A major cause of train delays is knock-on effects

The risk of deviation from the timetable can be identified both in the moment (the current probability of delay based on where all vehicles are at the moment) and as a historical/general probability of delay tied to vehicle, place or section. Our model for predicting risk of deviation from the time table can be used as a way of reducing risk of knock-on delays of mitigating them once they occur.

The model predicts risk of deviation from the time table

If a closed traffic system operating at high capacity is to function it is necessary for vehicles to be at the planned location at the planned time. The system works we can stick to the plan.

But many factors mean that the plan cannot be kept. We get variance in the outcome.

This variance has a distribution, and that distribution can be described by historical data. But where, within the distribution, will a future vehicle be located? Pattern recognition models can estimate that.

Our train delay forecasting model trains itself to forecast, in real time, the likely future positions of all trains nationwide.

This is done (the variance is explained) by keeping track of where all the trains are - in relation to where all the other trains are right now.
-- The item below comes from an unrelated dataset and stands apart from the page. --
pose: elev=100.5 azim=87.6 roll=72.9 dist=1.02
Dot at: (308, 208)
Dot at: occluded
The technology is a form of pattern recognition – those patterns are not a library, they are more like fingerprints. A fingerprint of variance. And those fingerprints are not bound to time and place, they are patterns. We can, for example, use a fingerprint that describes variance in Uppsala to a forecast for Malmö.

The model trains itself – to find all the fingerprints and make as accurate predictions as it can. The goal is a narrow spread in the forecast range.


“Next time your train is delayed. Rest assured, there are people working on it.”
— BBC
“For commuters in Stockholm, Sweden, things may be looking up.”
— The Washington Post
“The first automated transit forecasting tool of its kind.”
— Vice

How the risk of deviation is found

  1. Identify likely train route and arrival/departure times

    • The model uses historical data to understand which path a train is likely to take. All trains nationwide.

    • The model uses historical data to understand actual arrival/departure times. All trains in nationwide.

    • The information is linked to both time and place

  2. Training

    • The model uses historical data (actual outcomes) to refine the estimates

  3. Clustering and base estimation

    • The information is clustered in order to form a basis for patterns - where different groups correspond to events that are explained by the same thing (same factor). For each grouping (cluster group) a basic estimate is created.

    • The format of the base estimate is a cumulative distribution (CDF) of travel times

    • When the basic estimate is not correct, the model goes backwards to try to understand what happened - why did it go wrong? And it tries to capture the cause.

    • The model deviates from the basic estimate when it receives new information that affects the running time. Where the model is most wrong, it focuses its training efforts. A consequence: Short distances then receive less attention in training than long distances.